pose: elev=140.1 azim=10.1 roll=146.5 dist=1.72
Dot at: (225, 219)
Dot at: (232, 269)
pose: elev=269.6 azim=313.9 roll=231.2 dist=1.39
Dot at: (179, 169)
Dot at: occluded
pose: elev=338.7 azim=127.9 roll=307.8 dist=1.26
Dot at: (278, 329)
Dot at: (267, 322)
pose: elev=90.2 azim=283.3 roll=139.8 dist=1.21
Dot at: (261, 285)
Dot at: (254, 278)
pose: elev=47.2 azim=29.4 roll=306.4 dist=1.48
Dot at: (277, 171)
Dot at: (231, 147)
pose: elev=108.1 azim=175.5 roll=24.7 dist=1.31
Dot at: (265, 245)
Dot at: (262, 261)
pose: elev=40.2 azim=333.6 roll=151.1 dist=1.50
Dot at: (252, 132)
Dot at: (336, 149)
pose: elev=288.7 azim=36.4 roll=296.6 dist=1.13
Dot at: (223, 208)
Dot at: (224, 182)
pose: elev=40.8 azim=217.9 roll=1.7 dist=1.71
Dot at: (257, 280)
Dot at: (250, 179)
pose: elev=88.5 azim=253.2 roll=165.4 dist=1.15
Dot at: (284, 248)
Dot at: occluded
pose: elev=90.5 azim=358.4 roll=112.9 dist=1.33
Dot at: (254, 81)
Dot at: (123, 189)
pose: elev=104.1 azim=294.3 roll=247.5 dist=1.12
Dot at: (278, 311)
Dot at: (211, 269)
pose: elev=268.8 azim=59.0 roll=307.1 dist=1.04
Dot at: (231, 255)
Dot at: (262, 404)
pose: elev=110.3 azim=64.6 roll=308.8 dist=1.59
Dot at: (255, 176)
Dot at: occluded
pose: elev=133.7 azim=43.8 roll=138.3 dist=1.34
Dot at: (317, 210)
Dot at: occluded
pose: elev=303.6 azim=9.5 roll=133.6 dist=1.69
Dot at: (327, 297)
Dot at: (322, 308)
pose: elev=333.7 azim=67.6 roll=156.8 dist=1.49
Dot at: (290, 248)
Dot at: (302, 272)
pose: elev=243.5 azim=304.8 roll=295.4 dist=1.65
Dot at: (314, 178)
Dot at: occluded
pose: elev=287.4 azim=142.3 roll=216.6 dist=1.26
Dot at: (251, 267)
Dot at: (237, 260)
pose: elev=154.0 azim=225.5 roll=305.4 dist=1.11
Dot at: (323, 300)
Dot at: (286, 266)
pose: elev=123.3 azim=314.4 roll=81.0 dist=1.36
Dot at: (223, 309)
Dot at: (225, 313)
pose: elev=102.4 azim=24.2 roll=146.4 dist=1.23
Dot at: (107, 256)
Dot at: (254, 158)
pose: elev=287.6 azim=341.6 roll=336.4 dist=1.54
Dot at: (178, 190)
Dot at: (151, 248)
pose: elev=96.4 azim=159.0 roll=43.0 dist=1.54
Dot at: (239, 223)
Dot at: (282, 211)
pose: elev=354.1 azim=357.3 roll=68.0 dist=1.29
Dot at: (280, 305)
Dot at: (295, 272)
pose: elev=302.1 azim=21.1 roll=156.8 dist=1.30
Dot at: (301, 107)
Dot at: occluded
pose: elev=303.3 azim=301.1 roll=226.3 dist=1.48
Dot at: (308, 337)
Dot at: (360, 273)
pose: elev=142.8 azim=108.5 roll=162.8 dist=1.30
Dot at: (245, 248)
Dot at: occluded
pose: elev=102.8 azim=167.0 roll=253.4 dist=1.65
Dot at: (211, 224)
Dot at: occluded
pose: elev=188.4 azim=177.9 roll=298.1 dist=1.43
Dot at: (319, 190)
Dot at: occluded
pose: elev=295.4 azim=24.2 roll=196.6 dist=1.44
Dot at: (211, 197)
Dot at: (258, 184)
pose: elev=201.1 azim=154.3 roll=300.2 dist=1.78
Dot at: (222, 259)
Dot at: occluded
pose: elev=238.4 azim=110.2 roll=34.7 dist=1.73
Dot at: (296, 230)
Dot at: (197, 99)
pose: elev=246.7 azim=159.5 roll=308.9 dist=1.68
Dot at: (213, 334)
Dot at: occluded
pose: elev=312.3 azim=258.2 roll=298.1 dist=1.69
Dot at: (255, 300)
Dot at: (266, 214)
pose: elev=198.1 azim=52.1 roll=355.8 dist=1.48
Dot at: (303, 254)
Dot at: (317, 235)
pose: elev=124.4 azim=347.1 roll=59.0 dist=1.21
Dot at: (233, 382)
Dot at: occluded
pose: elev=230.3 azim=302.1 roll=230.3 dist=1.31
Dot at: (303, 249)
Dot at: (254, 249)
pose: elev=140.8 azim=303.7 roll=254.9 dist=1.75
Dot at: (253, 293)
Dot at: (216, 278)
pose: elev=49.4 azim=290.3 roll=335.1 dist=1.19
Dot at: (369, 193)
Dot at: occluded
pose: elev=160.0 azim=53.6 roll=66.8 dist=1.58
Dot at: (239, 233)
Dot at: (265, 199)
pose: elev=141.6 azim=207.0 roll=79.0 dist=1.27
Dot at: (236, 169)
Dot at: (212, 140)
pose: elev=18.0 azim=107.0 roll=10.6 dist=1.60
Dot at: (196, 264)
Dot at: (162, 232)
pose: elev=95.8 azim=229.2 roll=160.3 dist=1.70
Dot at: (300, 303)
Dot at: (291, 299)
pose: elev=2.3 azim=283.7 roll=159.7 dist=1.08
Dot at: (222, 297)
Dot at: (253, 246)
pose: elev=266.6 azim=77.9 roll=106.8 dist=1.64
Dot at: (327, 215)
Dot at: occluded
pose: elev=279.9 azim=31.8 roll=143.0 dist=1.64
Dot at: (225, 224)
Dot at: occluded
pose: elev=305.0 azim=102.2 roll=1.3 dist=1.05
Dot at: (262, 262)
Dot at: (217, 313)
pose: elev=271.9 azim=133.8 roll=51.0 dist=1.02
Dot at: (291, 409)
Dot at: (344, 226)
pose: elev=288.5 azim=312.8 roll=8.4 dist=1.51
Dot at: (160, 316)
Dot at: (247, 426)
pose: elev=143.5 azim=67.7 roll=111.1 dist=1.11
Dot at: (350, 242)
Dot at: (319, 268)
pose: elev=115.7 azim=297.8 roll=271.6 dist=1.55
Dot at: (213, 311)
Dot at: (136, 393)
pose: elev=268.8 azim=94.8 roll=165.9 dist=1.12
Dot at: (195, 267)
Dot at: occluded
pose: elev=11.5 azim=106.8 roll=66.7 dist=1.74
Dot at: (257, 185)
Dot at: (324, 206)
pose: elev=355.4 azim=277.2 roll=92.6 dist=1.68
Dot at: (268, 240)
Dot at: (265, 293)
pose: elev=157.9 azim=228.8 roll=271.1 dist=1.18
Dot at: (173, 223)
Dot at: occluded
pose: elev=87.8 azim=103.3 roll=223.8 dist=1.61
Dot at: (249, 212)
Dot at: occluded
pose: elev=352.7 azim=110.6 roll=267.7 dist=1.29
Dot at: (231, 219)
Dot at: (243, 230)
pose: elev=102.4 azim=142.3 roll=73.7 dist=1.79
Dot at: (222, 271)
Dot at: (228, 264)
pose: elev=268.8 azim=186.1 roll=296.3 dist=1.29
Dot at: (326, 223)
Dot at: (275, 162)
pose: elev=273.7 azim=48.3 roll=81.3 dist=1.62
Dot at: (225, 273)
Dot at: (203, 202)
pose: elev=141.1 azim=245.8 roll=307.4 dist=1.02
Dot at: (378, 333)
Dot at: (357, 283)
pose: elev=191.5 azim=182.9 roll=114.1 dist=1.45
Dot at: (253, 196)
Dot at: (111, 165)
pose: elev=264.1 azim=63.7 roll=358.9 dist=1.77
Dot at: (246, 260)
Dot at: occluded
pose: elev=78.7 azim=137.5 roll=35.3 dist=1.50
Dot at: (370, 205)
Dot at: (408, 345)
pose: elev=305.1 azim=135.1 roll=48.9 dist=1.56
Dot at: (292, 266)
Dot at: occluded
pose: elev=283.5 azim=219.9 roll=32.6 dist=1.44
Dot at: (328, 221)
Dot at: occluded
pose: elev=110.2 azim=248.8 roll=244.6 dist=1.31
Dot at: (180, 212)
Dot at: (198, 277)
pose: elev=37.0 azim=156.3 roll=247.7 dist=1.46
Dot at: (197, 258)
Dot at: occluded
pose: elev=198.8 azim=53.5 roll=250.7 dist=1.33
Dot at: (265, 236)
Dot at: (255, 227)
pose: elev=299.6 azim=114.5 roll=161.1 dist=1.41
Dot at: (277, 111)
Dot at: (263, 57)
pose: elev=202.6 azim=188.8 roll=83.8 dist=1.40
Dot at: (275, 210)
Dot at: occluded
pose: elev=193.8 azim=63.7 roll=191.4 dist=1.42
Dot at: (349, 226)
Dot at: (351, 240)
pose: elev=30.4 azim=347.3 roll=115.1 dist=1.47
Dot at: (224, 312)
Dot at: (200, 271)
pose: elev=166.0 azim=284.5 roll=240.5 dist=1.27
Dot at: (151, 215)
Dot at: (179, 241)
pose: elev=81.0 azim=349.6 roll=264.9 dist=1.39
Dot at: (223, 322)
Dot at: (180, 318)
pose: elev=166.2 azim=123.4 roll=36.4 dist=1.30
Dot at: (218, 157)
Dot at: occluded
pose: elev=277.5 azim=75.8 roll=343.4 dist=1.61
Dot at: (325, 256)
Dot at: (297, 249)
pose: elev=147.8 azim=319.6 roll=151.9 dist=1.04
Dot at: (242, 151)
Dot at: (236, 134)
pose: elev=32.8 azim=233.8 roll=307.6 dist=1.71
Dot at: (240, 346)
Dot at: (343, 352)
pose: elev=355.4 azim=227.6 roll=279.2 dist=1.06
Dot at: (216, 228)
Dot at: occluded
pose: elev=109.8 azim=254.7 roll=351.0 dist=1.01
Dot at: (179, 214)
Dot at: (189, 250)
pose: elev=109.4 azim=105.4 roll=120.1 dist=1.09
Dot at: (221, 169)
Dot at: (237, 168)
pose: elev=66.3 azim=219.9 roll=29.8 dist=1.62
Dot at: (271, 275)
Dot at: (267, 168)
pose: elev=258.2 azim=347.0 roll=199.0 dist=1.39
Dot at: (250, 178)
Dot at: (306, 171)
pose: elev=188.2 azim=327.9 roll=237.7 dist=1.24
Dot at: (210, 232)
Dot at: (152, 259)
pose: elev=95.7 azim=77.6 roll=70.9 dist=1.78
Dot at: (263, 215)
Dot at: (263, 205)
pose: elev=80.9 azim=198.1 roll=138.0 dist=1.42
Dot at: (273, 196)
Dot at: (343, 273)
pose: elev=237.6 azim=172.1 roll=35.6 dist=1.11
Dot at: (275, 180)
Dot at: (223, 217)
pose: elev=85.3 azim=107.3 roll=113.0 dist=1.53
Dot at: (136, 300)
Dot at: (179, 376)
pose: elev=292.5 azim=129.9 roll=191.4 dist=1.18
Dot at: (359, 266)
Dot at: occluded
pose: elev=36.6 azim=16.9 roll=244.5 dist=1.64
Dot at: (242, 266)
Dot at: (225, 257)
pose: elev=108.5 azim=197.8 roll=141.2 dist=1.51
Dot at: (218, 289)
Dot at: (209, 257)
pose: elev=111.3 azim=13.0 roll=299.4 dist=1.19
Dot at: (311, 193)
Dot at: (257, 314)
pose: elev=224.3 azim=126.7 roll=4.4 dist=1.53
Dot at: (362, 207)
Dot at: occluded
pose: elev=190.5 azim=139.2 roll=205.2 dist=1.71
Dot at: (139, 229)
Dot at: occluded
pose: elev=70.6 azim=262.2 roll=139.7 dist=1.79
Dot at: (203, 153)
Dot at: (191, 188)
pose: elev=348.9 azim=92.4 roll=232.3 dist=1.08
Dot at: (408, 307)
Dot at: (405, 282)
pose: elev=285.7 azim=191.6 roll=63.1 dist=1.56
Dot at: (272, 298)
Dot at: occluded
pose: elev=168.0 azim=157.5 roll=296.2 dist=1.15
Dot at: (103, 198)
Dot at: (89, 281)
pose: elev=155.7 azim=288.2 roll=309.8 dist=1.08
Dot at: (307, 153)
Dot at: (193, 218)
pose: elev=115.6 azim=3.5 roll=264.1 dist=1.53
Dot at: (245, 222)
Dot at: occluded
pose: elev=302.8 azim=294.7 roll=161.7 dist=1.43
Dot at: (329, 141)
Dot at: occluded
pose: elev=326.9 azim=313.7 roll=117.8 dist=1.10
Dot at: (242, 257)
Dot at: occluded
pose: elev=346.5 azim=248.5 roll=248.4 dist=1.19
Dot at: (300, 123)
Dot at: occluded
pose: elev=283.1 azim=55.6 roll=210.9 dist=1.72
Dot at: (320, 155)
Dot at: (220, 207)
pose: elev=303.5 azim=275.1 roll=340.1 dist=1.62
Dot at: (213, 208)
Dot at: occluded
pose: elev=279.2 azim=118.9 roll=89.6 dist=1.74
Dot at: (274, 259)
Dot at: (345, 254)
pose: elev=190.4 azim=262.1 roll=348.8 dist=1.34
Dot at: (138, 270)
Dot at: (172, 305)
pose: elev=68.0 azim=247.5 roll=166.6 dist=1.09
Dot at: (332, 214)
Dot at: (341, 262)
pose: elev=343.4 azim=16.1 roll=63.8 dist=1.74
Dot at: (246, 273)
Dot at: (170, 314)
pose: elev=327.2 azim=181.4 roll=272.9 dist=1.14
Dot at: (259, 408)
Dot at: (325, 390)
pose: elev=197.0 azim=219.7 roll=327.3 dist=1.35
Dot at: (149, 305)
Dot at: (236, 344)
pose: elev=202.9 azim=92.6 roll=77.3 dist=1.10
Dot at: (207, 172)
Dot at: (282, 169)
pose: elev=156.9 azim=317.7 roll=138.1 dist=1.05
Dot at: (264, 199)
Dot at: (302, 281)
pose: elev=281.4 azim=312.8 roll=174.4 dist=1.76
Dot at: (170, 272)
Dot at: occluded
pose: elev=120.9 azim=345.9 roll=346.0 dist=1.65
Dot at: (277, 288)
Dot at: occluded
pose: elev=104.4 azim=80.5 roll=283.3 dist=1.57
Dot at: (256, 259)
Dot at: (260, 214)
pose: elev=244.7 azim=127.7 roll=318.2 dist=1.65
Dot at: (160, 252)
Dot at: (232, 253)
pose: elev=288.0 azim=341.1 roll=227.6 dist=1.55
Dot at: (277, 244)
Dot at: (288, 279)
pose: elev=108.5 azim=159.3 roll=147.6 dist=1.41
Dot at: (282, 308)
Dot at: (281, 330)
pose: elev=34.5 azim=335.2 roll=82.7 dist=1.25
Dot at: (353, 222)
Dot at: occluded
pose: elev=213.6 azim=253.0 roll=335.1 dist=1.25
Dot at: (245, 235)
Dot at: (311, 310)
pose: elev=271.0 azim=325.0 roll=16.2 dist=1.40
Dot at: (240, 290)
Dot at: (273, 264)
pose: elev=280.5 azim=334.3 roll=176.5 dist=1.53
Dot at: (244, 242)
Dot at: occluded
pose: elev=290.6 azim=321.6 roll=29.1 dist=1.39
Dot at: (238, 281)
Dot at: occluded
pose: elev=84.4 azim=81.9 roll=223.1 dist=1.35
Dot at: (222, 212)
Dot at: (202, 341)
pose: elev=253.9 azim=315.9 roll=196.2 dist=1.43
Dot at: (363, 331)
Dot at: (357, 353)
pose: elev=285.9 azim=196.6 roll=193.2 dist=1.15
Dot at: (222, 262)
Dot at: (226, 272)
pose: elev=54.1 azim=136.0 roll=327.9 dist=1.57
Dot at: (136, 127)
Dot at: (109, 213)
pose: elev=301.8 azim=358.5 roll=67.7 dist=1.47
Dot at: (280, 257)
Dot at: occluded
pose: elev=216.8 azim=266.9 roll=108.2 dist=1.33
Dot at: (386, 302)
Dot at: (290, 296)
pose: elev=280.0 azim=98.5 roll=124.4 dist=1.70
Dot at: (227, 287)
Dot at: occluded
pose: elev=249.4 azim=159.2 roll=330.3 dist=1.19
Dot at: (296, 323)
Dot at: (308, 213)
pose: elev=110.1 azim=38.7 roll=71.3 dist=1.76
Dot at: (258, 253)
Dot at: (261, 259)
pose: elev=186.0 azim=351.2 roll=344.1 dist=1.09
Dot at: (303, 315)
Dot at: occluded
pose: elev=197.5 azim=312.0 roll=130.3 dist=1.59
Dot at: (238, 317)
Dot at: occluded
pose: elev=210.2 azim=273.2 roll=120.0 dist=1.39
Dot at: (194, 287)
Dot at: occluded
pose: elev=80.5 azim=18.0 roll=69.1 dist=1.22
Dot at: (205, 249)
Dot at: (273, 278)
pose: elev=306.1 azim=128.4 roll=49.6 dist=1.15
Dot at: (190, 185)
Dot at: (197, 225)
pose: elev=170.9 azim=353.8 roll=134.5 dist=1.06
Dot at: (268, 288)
□ □ □ □ □ □ □
Exercise
Quote the part of the listing that begins with the line containing "pose: elev=202.6 azim=188.8" and ends with the line containing "Dot at: (237, 168)", including both of those lines.

Completed exercise
pose: elev=202.6 azim=188.8 roll=83.8 dist=1.40
Dot at: (275, 210)
Dot at: occluded
pose: elev=193.8 azim=63.7 roll=191.4 dist=1.42
Dot at: (349, 226)
Dot at: (351, 240)
pose: elev=30.4 azim=347.3 roll=115.1 dist=1.47
Dot at: (224, 312)
Dot at: (200, 271)
pose: elev=166.0 azim=284.5 roll=240.5 dist=1.27
Dot at: (151, 215)
Dot at: (179, 241)
pose: elev=81.0 azim=349.6 roll=264.9 dist=1.39
Dot at: (223, 322)
Dot at: (180, 318)
pose: elev=166.2 azim=123.4 roll=36.4 dist=1.30
Dot at: (218, 157)
Dot at: occluded
pose: elev=277.5 azim=75.8 roll=343.4 dist=1.61
Dot at: (325, 256)
Dot at: (297, 249)
pose: elev=147.8 azim=319.6 roll=151.9 dist=1.04
Dot at: (242, 151)
Dot at: (236, 134)
pose: elev=32.8 azim=233.8 roll=307.6 dist=1.71
Dot at: (240, 346)
Dot at: (343, 352)
pose: elev=355.4 azim=227.6 roll=279.2 dist=1.06
Dot at: (216, 228)
Dot at: occluded
pose: elev=109.8 azim=254.7 roll=351.0 dist=1.01
Dot at: (179, 214)
Dot at: (189, 250)
pose: elev=109.4 azim=105.4 roll=120.1 dist=1.09
Dot at: (221, 169)
Dot at: (237, 168)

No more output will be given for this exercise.